Sure, so the documentation is meant to push the burden onto the user. But, of course the ownership problems don't end with this.

julia> R, x = PolynomialRing(ZZ, "x")
(Univariate Polynomial Ring in x over Integers, x)

julia> a = ZZ(1);

julia> array = [a, deepcopy(a), deepcopy(a)];
julia> p = R(array)
x^2 + x + 1

julia> array[2] += 1; p
x^2 + 2*x + 1
thofma commented 2 years ago

That is just the normal julia "no copy on construction" behavior which is unrelated to aliasing questions I believe.

I am happy to review/discuss any proposal to have a consistent and easy to use aliasing/mutation model for both matrices and polynomials or anything else. Bonus points if it can be implemented in julia.

a-kulkarn commented 2 years ago

Hmm...OK. The funny thing is that the "zero" entries in the identity matrix are unaliased, since it is created using zero_matrix.

The "Julian" solution might be to have a IdentityMatrix{T}, ZeroMatrix{T} <: MatElem type that implements the matrix interface, and for Nemo types to do their own thing with the identity_matrix, zero_matrix constructors, which it seems like they do anyways. This is yet-another-type-implementation, but I thought I would mention the idea.
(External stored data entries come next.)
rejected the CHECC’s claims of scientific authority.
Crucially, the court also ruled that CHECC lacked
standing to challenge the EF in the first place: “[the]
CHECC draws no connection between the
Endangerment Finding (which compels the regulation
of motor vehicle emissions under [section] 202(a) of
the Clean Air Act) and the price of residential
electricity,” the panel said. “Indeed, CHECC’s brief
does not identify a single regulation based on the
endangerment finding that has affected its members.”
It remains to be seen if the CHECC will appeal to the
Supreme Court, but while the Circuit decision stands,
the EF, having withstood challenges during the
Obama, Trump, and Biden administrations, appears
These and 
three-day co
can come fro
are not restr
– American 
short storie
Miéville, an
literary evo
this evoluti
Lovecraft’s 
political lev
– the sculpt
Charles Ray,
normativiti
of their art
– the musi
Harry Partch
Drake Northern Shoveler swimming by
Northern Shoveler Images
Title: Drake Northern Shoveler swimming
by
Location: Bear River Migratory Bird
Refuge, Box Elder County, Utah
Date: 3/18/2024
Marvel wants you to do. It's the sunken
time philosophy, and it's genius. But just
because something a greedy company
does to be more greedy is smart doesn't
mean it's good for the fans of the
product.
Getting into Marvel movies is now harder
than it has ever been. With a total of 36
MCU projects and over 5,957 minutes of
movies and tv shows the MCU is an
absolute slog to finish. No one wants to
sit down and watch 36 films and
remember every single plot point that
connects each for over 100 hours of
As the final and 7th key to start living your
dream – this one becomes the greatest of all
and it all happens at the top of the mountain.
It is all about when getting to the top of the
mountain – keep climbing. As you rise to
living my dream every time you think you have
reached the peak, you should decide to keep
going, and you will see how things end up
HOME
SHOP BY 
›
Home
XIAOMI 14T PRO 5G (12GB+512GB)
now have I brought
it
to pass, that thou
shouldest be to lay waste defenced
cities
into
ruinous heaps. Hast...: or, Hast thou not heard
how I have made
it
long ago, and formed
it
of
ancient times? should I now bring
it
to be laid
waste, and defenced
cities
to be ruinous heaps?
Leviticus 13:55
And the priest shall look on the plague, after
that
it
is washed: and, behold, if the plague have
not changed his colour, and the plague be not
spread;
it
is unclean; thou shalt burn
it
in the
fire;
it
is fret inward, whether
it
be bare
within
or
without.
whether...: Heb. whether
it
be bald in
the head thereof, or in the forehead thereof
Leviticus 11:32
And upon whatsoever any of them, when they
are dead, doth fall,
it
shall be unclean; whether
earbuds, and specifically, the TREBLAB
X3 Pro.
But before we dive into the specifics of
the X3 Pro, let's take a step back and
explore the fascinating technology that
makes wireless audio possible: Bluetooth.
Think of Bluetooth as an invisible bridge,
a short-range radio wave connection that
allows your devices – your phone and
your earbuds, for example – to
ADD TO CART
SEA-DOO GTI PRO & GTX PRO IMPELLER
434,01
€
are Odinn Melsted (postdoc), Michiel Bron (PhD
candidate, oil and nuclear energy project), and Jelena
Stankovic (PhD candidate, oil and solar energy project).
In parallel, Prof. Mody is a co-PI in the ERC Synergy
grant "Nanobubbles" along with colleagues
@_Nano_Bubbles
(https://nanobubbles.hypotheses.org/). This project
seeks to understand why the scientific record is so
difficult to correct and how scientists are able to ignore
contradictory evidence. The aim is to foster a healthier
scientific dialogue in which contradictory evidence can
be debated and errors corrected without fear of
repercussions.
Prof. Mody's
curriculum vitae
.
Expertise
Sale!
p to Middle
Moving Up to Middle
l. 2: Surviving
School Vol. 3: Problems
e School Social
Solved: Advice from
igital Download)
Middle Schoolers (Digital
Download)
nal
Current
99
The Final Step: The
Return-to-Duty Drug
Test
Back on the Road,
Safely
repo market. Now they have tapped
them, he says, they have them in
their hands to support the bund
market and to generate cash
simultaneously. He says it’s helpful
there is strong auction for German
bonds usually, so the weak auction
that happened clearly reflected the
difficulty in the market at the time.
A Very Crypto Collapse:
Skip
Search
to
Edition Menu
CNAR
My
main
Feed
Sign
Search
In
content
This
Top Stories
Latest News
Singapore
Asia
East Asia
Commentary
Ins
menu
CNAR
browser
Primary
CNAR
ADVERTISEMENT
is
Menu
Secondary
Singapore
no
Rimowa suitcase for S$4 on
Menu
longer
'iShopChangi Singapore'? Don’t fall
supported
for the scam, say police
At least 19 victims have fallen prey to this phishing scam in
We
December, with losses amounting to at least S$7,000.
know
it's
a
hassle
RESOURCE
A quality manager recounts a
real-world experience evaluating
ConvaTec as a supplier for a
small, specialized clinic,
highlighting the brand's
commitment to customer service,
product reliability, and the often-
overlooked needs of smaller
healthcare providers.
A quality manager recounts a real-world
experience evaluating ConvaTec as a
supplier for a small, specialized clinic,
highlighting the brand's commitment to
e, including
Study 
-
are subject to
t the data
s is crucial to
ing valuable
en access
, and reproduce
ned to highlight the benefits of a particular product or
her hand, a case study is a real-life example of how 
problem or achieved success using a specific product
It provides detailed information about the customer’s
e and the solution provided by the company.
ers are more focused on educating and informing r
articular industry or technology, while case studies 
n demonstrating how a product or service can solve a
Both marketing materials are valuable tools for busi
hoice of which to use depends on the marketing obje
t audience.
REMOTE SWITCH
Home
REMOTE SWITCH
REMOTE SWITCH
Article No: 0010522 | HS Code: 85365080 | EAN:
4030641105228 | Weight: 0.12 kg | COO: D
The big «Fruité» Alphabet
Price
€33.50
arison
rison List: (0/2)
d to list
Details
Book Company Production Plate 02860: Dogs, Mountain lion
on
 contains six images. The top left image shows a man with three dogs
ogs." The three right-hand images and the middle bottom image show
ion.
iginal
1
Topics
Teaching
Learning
Alternatively, one can introduce a matrix_malloc method. I'm not sure how often identity_matrix and zero_matrix are used as constructors, but it seems as though there is some active danger in doing so. Don't know if Tommy's comment from #692 is still relevant here.

The function works as long as you know that in your output matrix, none of the entries alias each other. At the moment the output of zero_matrix and identity_matrix satisfy this. We usually use those as the first argument to !-functions. But of course this works because of an implementation detail.

I am fully behind Nemocas/Nemo.jl#278, but maybe we need some more unsafe functions for matrices? Like add!! or something like that, where it is assumed that the entries of the output do not alias each other. I am not sure, but from our experience in the last 5 years I can tell that working with matrices is quite inefficient if we don't allow those entry-mutating functions.